--- Records supplied Enclosed Below ---

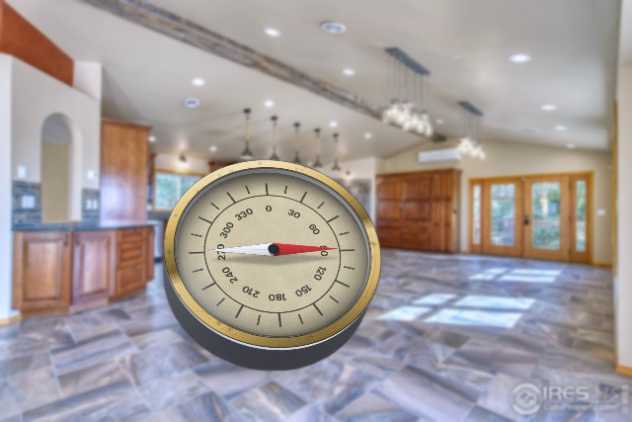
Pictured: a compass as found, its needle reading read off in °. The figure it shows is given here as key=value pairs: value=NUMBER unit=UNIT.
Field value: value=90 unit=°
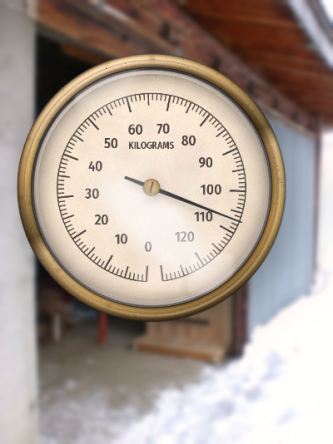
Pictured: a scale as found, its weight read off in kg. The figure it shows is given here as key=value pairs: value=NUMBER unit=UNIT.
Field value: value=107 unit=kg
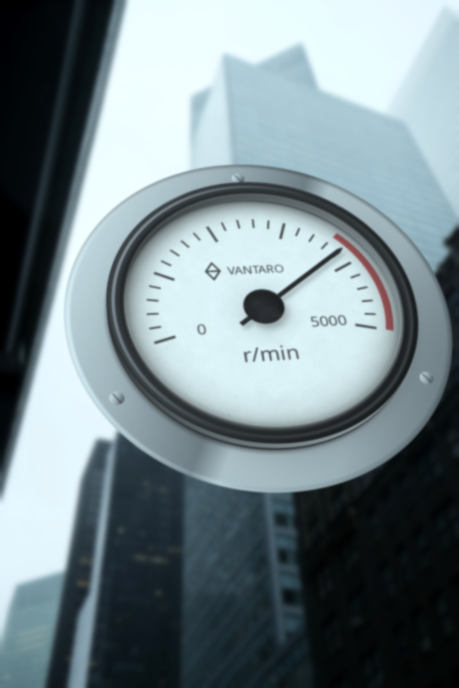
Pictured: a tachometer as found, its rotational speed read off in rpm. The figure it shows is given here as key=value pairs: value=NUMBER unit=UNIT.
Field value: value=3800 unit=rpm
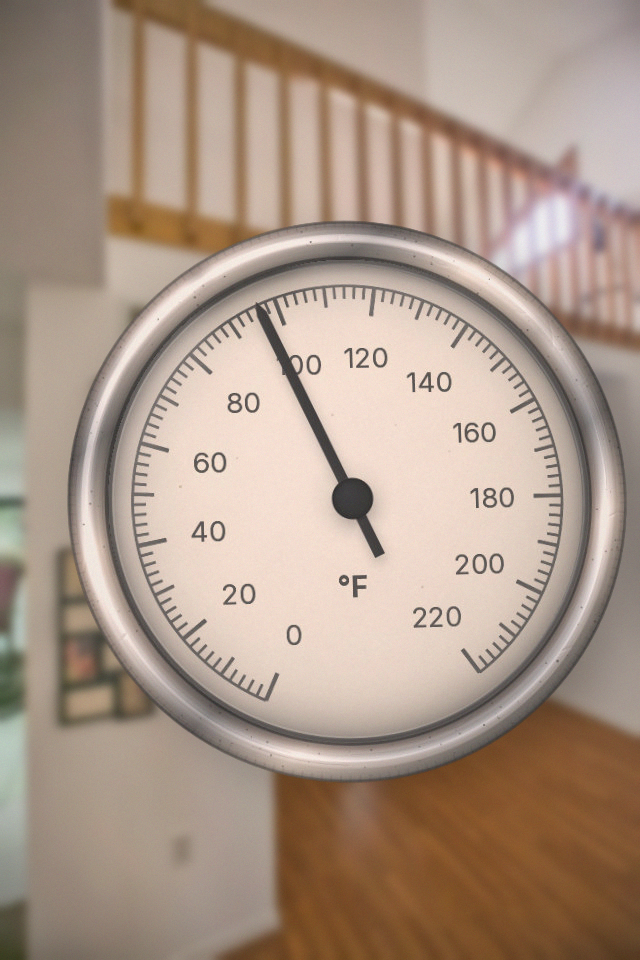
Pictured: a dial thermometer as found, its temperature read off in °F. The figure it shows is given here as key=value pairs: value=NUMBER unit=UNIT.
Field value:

--- End of Enclosed Records supplied ---
--- Records supplied Enclosed Below ---

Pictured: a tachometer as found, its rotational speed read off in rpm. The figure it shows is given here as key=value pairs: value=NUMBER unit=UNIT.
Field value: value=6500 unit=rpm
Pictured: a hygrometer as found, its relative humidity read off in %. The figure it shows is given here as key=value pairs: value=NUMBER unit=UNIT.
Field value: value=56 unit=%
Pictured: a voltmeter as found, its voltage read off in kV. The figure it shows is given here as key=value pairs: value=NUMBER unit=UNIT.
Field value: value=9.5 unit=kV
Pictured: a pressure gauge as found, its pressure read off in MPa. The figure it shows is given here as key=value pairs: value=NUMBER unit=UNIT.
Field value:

--- End of Enclosed Records supplied ---

Copy out every line in the entries above that contains the word "read".

Pictured: a compass as found, its needle reading read off in °. The figure it shows is given here as key=value pairs: value=NUMBER unit=UNIT.
Pictured: a scale as found, its weight read off in kg. The figure it shows is given here as key=value pairs: value=NUMBER unit=UNIT.
Pictured: a tachometer as found, its rotational speed read off in rpm. The figure it shows is given here as key=value pairs: value=NUMBER unit=UNIT.
Pictured: a dial thermometer as found, its temperature read off in °F. The figure it shows is given here as key=value pairs: value=NUMBER unit=UNIT.
Pictured: a tachometer as found, its rotational speed read off in rpm. The figure it shows is given here as key=value pairs: value=NUMBER unit=UNIT.
Pictured: a hygrometer as found, its relative humidity read off in %. The figure it shows is given here as key=value pairs: value=NUMBER unit=UNIT.
Pictured: a voltmeter as found, its voltage read off in kV. The figure it shows is given here as key=value pairs: value=NUMBER unit=UNIT.
Pictured: a pressure gauge as found, its pressure read off in MPa. The figure it shows is given here as key=value pairs: value=NUMBER unit=UNIT.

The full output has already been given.